We cannot begin to get to grips with all the region's 300-odd villages, let alone tens of thousands of lieux-dits (individually named vineyards), but we can at least come to terms with the 17 most expressive villages, the grands crus of Champagne. If we can understand what each of these villages can contribute to a blend, we will be able to grasp the potential typicity of Champagne's three most famous districts – the Côte des Blancs, Montagne de Reims and Vallée de la Marne. Feuillatte's range of grands crus can help us progress along this path, but Moët's Trilogie cannot. Its cuvées pander more to Champagne collectors with the deepest pockets; those who simply must have every vintage of Krug's Clos du Mesnil, for example.

These cuvées are vital for Moët's survival because the larger the house, the more it needs to express individuality if it is to retain its reputation as well as size. However, there is, I think, a flaw in the fundamental concept the Trilogie range and this needs tweaking if it is to be successful in the long-term.

 

What Moët has tried to create in these wines is the very essence of terroir, but where it has gone wrong is to make these Champagnes non-vintage. When I asked Georges Blanc, Moët's new Chef de Cave, why they even considered this, he told me that there was much internal debate over whether these cuvées should be vintaged or not. Arguments for and against raged for some time, but eventually the non-vintage lobby got its way. 'Above everything else, the aim was to express terroir, terroir, terroir' Georges insisted, 'and a vintage would only detract from this'. He added that the flexibility of blending several vintages would help guarantee a consistent product each year and here is where the argument falls down because the result of this blending can never be a pure expression of terroir. The vagaries of vintage are part of terroir.


  The product of the greatest terroir will differ from year to year, even if its special situation enables it to be more successful than its neighbours. By mixing different years, Moët has not expressed terroir, but has blended it into a homogeneity that Georges hopes to repeat with every bottling. He provided a glimmer of hope, saying that Trilogie is a totally new project, so nothing is carved in stone.
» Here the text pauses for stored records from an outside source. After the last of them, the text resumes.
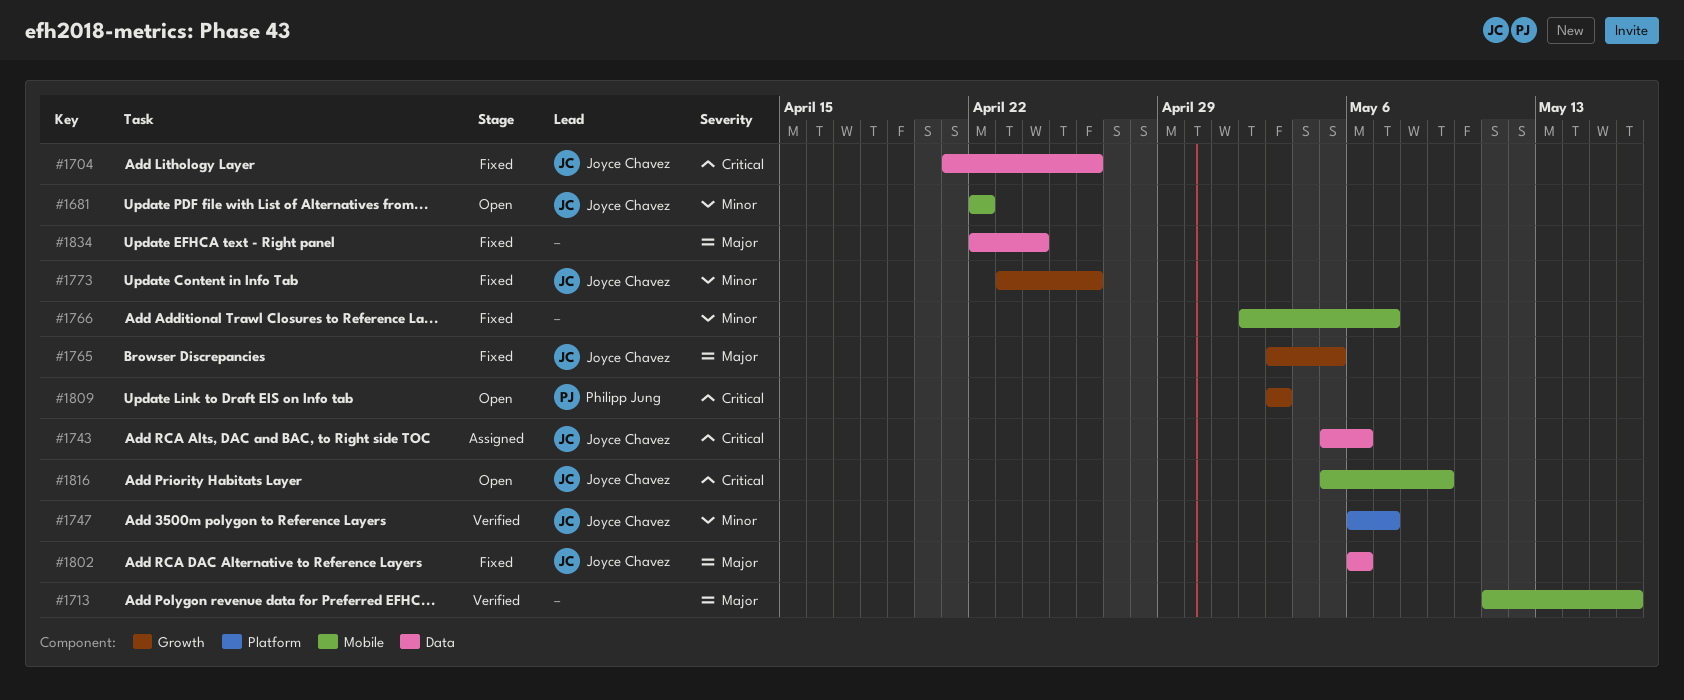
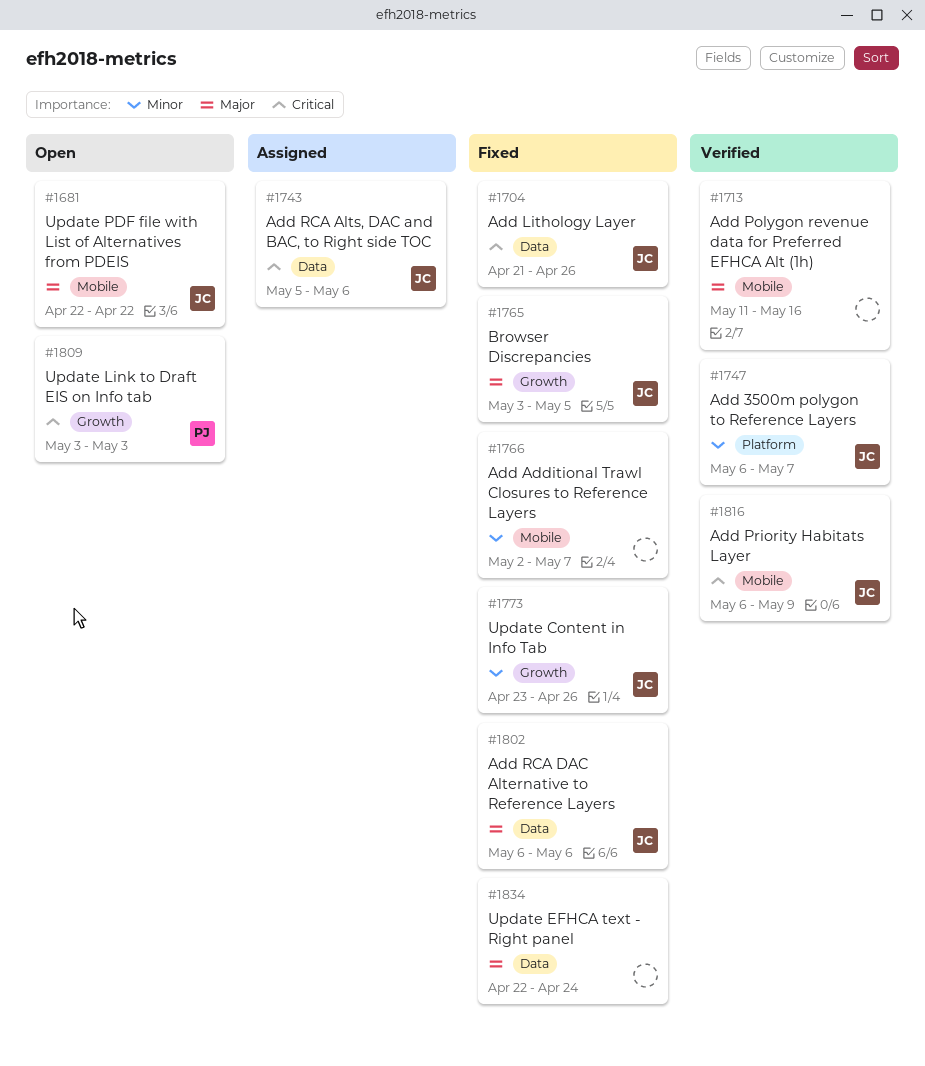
#1681, priority: Minor -> Major
#1816, status: Open -> Verified
#1816, start: May 5 -> May 6

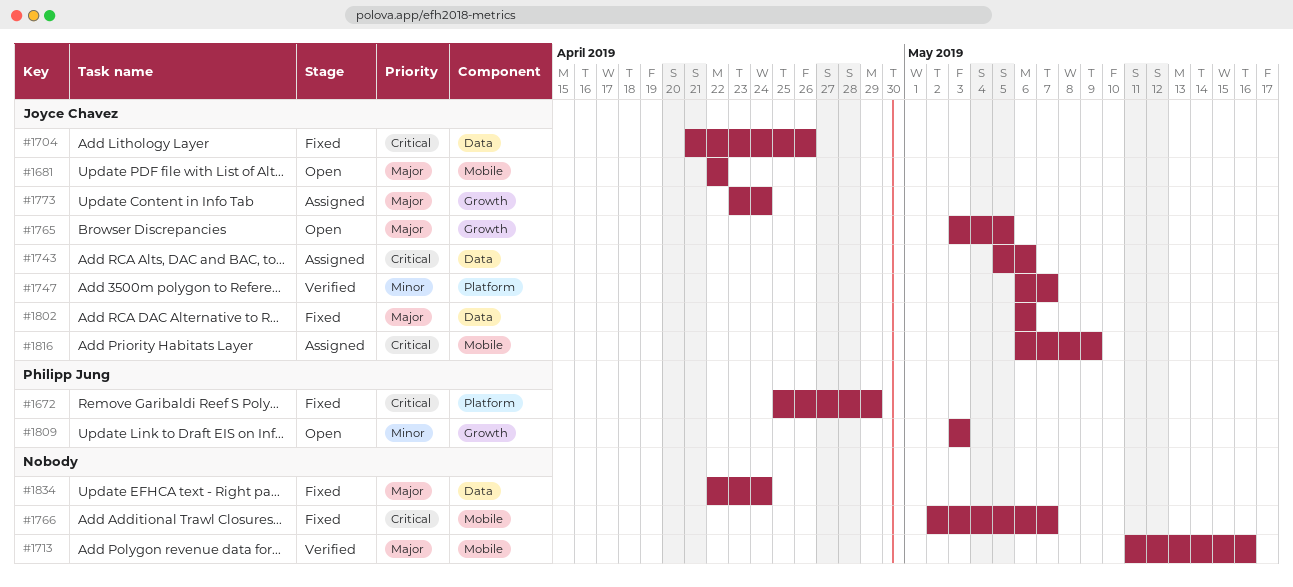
#1672: none -> present
#1765, status: Fixed -> Open
#1766, priority: Minor -> Critical
#1773, status: Fixed -> Assigned
#1773, priority: Minor -> Major
#1773, due: Apr 26 -> Apr 24
#1809, priority: Critical -> Minor
#1816, status: Verified -> Assigned

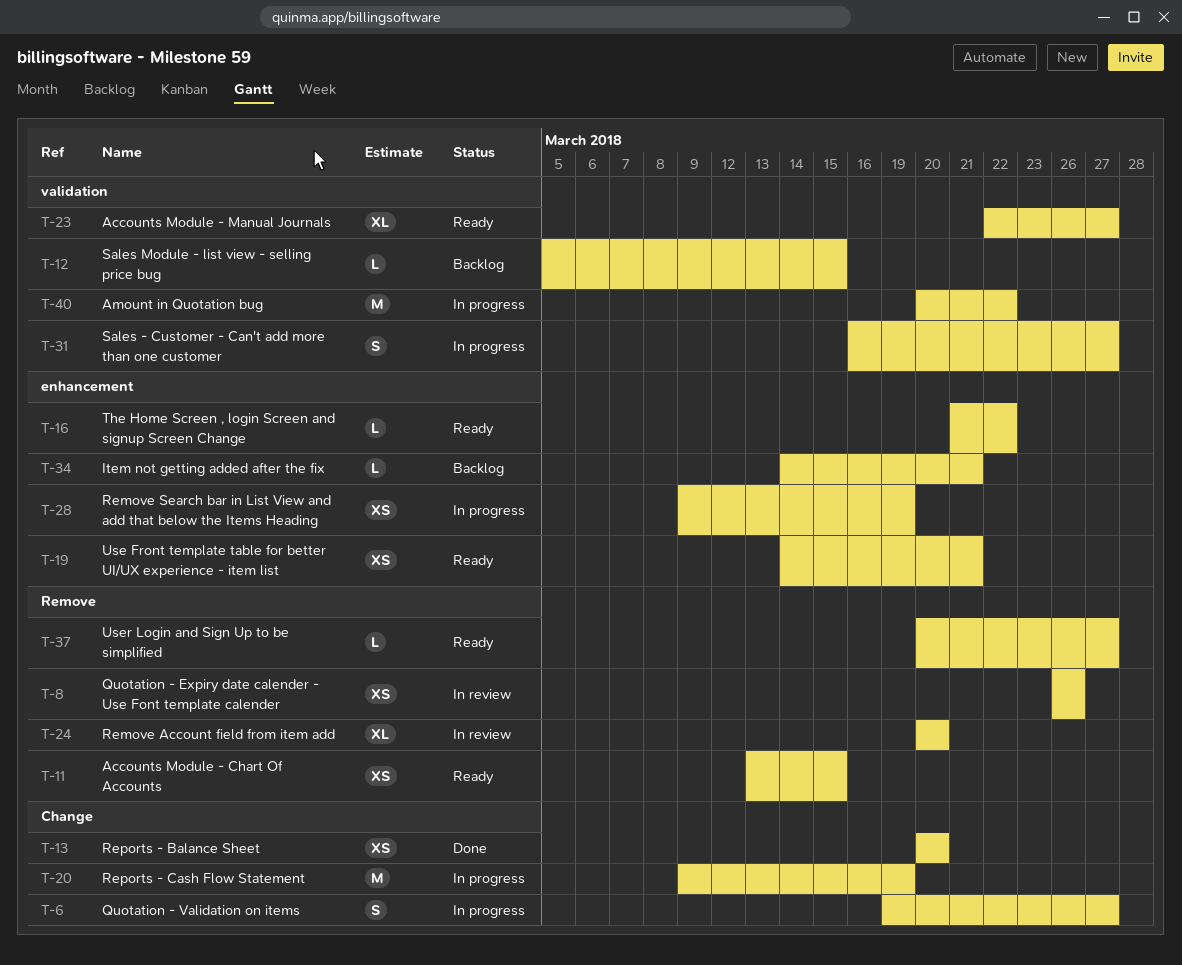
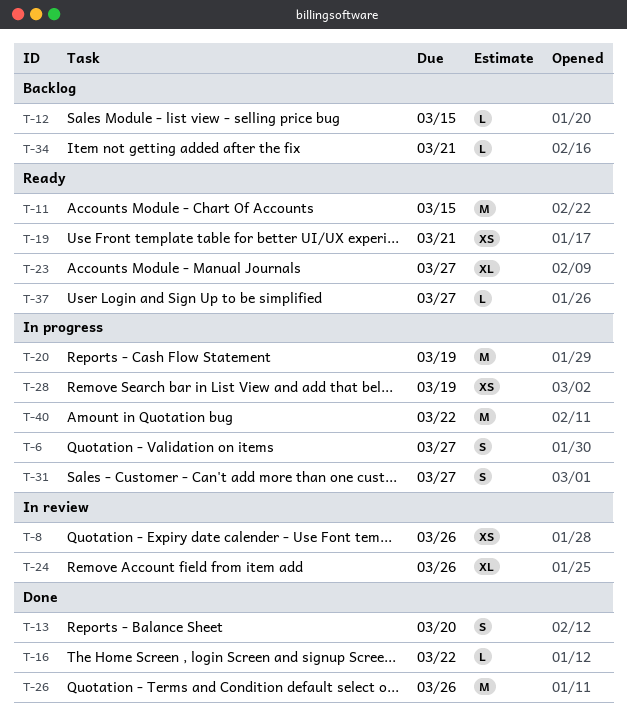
T-11, estimate: XS -> M
T-13, estimate: XS -> S
T-16, status: Ready -> Done
T-24, due: Mar 20 -> Mar 26
T-26: none -> present

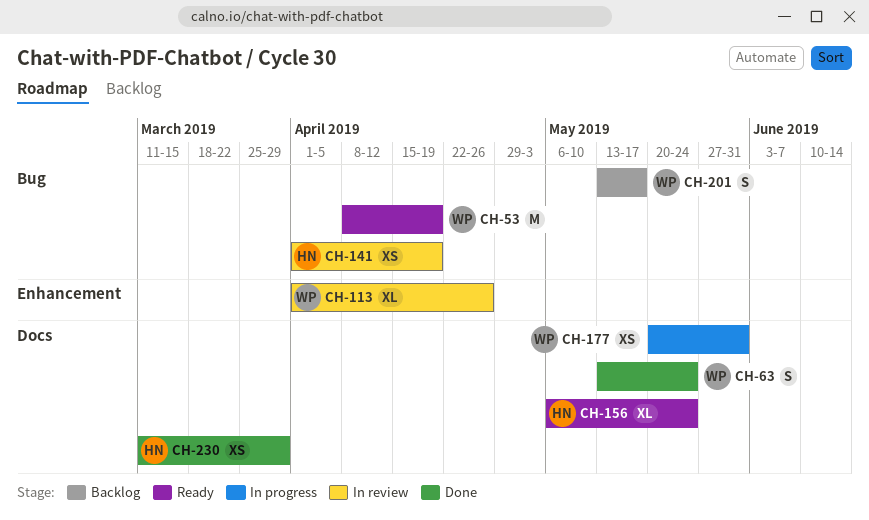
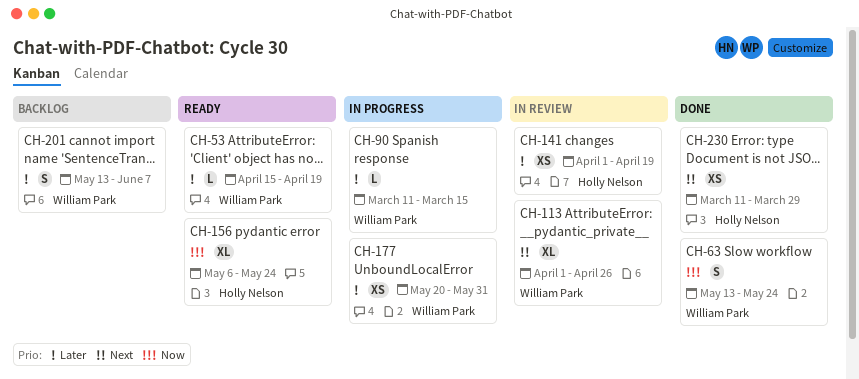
CH-53, estimate: M -> L
CH-53, start: Apr 8 -> Apr 15
CH-90: none -> present
CH-201, due: May 17 -> Jun 7

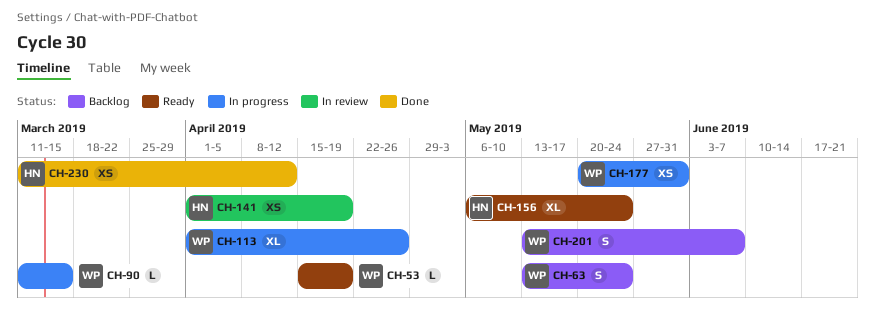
CH-63, status: Done -> Backlog
CH-113, status: In review -> In progress
CH-230, due: Mar 29 -> Apr 12

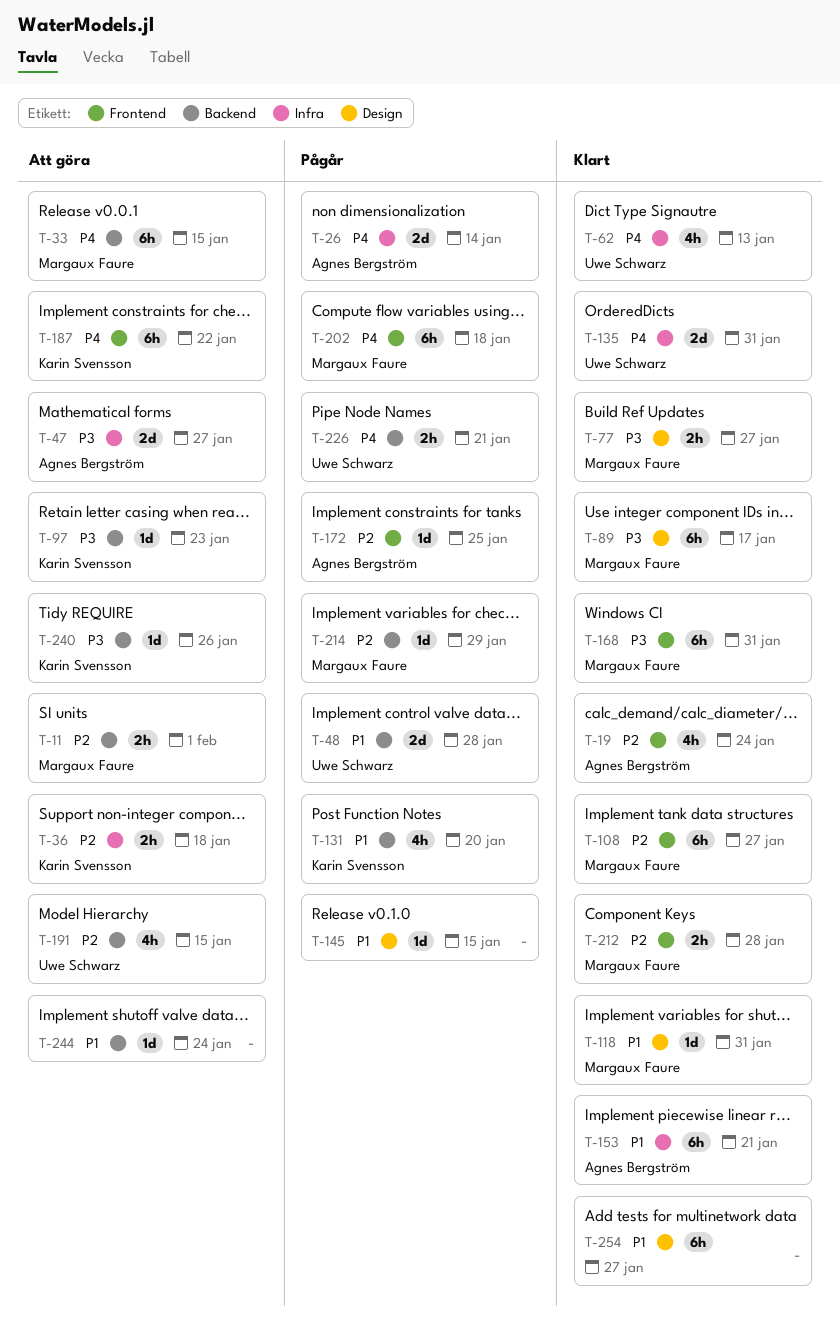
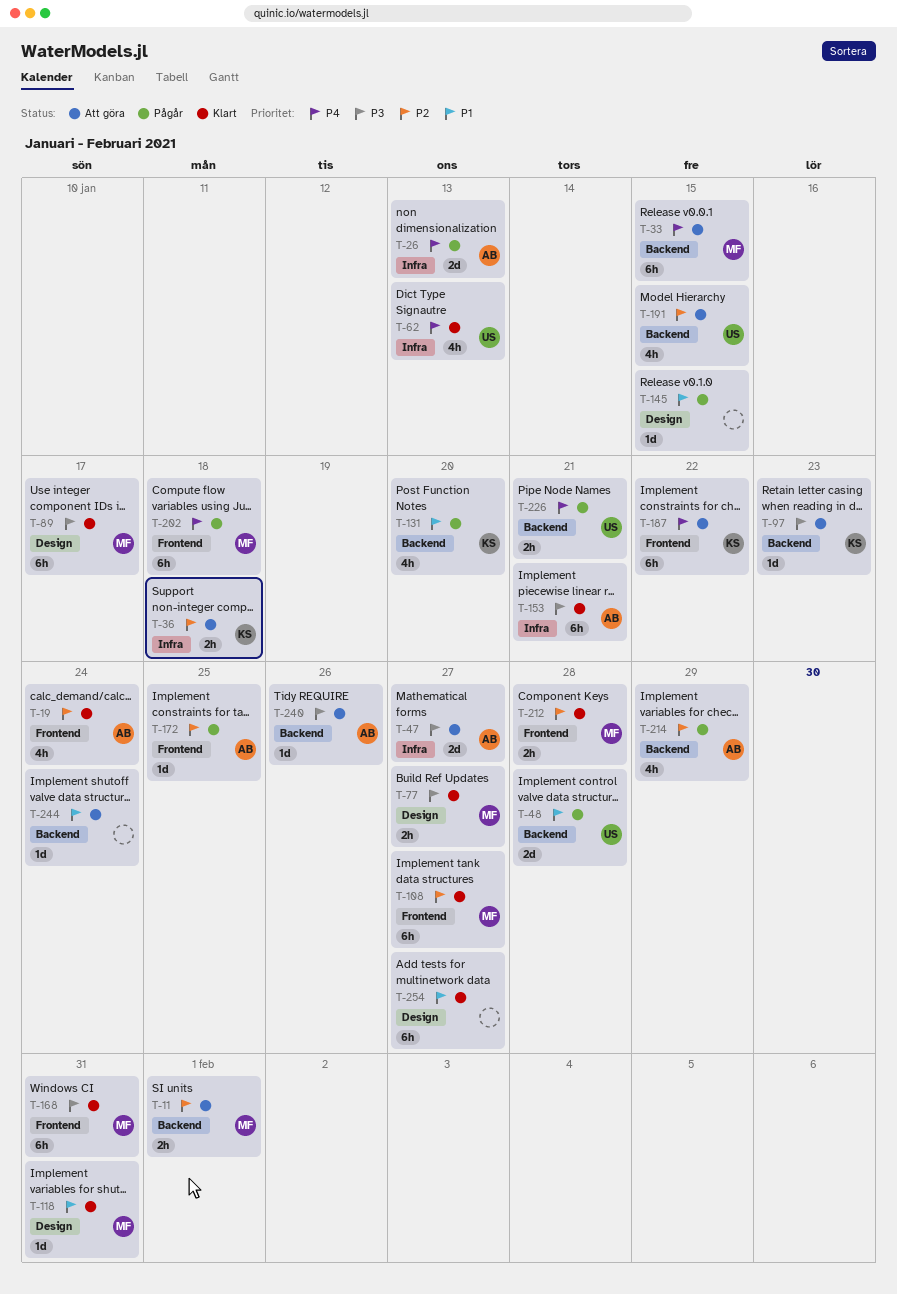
T-26, due: Jan 14 -> Jan 13
T-135: present -> none
T-153, priority: P1 -> P3
T-214, owner: Margaux Faure -> Agnes Bergström
T-214, estimate: 1d -> 4h
T-240, owner: Karin Svensson -> Agnes Bergström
I hope the vintage lobby gets its way in future.

One thing that everyone at Moët & Chandon is in total agreement about and that is the need to keep developing interesting new Champagnes if it is to attract interested new consumers. Even the largest Champagne house must attract new consumers constantly just to stand still.

After all, its customers are mortal. There's natural wastage with every generation that goes by and with each new generation so the shift has gone from Old World to New. This has had less effect on Champagne than on French wines generally, but this has not led to complacency at Moët.

The one great project that few other than Moët & Chandon could hope of tackling would be to market a complete range of 17 grand cru Champagnes. Even Moet would have to rely on purchasing grapes for some of these wines, since it has vineyards in only 13 grand cru villages. To follow all 17 grand cru villages every vintage would be many Champagne enthusiast's dream. It is only possible to do this today by purchasing the Champagnes from different producers, but it needs one winemaking team to produce each and every wine for the comparison to work.

Mind you, Nicolas Feuillatte is already partway there and it could easily make arrangements with other cooperatives to source all 17 grands crus.